Extracted page text data
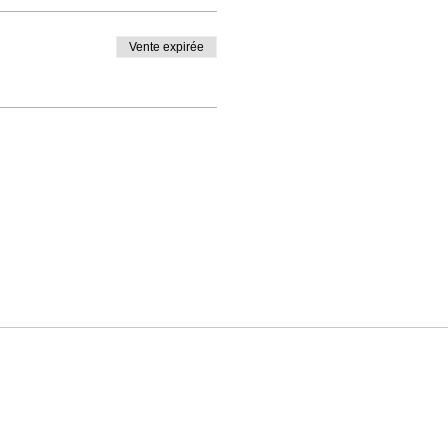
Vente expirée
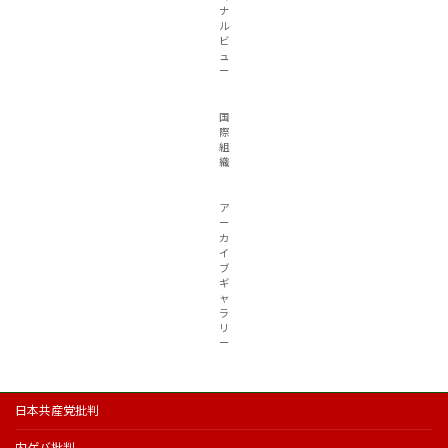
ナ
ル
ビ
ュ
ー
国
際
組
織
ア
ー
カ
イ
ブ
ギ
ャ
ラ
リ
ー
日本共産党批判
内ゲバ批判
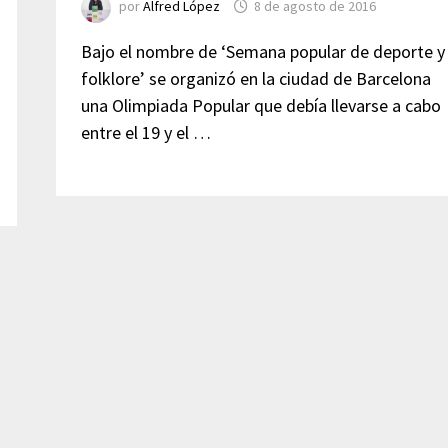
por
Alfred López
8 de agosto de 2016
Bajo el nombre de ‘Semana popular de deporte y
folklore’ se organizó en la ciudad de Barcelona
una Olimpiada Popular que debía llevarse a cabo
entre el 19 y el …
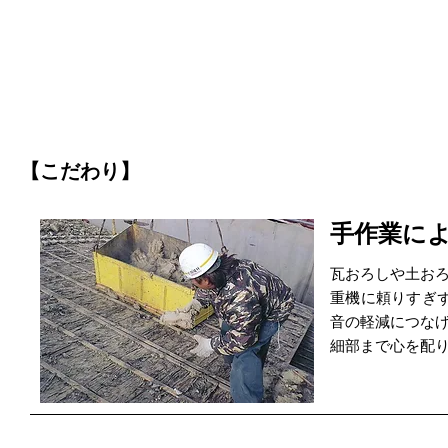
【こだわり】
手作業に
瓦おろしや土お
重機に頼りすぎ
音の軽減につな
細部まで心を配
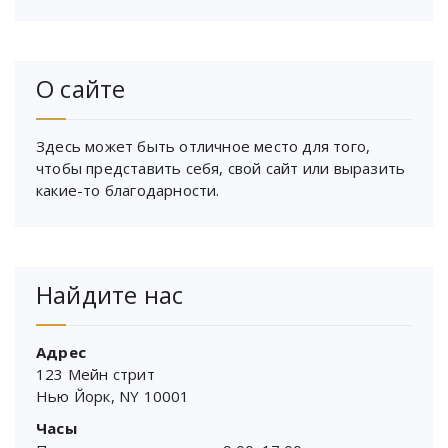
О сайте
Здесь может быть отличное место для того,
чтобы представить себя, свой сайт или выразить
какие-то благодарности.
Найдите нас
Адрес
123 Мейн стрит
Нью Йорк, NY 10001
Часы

Request:
Images are to be excluded, and each record above written out word for word.

Your response:
Vente expirée
ナ
ル
ビ
ュ
ー
国
際
組
織
ア
ー
カ
イ
ブ
ギ
ャ
ラ
リ
ー
日本共産党批判
内ゲバ批判
por
Alfred López
8 de agosto de 2016
Bajo el nombre de ‘Semana popular de deporte y
folklore’ se organizó en la ciudad de Barcelona
una Olimpiada Popular que debía llevarse a cabo
entre el 19 y el …
【こだわり】
手作業に
瓦おろしや土お
重機に頼りすぎ
音の軽減につな
細部まで心を配
О сайте
Здесь может быть отличное место для того,
чтобы представить себя, свой сайт или выразить
какие-то благодарности.
Найдите нас
Адрес
123 Мейн стрит
Нью Йорк, NY 10001
Часы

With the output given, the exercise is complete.